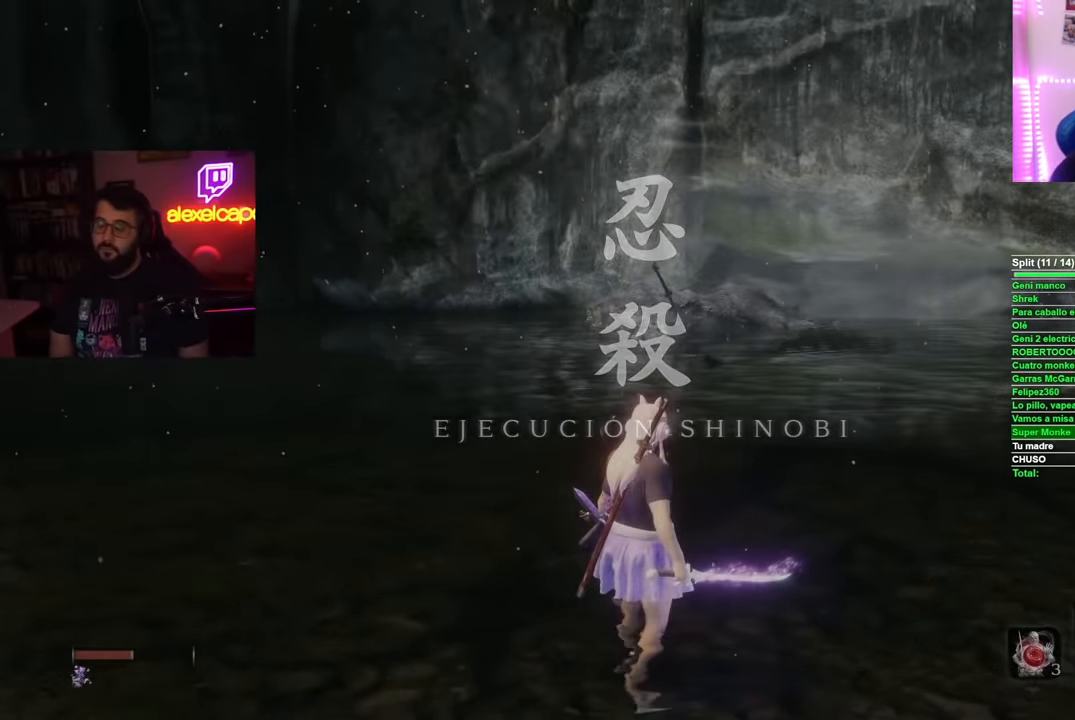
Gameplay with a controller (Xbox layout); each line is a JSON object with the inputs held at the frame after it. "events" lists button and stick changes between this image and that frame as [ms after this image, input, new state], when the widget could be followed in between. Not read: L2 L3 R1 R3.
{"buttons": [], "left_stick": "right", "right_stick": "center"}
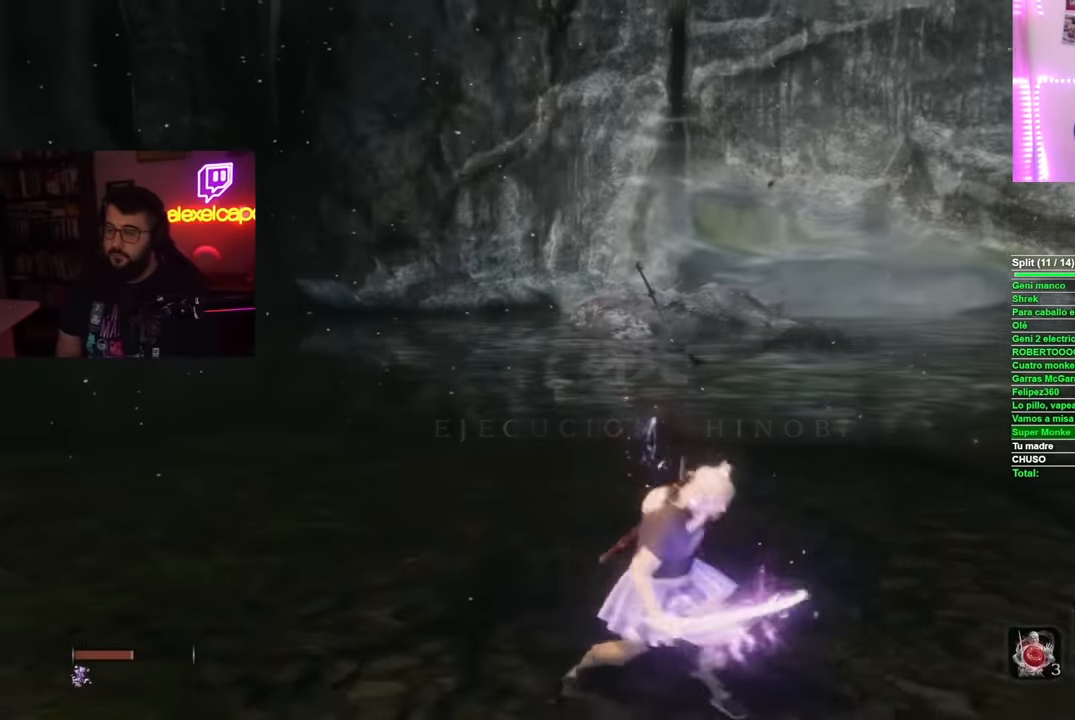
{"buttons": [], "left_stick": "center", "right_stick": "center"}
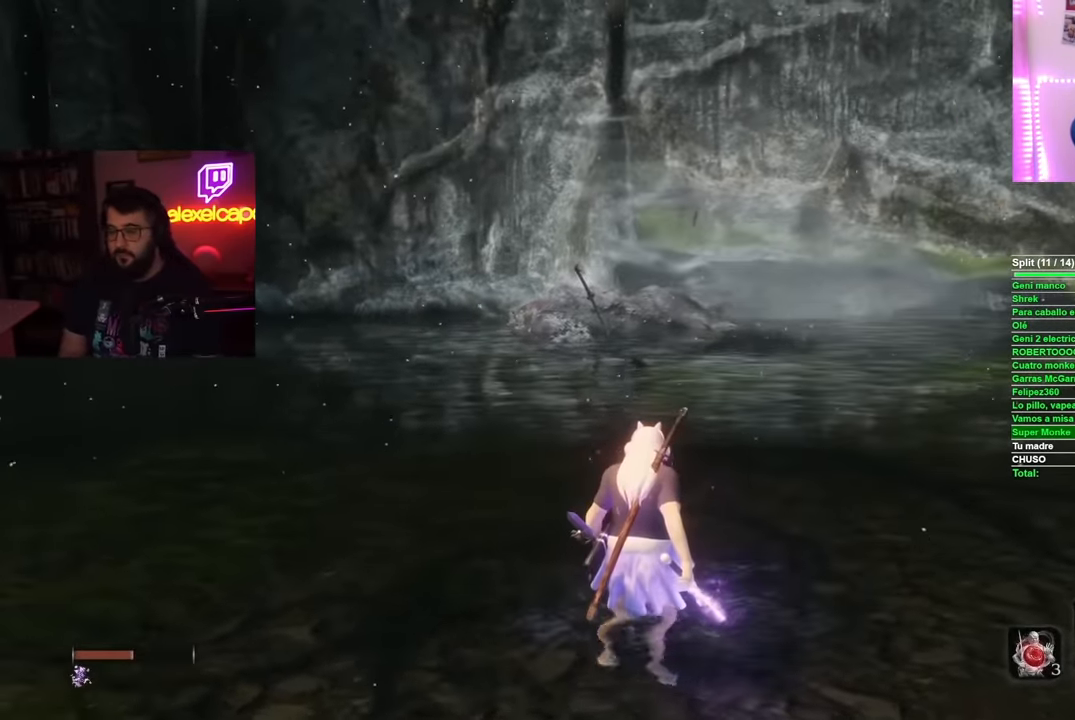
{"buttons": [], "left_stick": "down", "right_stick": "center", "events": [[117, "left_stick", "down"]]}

────────────────────────────────────────

> **What you have to do**
Using the material above, return every line that holds the string "center".

> **Solution to the exercise**
{"buttons": [], "left_stick": "right", "right_stick": "center"}
{"buttons": [], "left_stick": "center", "right_stick": "center"}
{"buttons": [], "left_stick": "down", "right_stick": "center", "events": [[117, "left_stick", "down"]]}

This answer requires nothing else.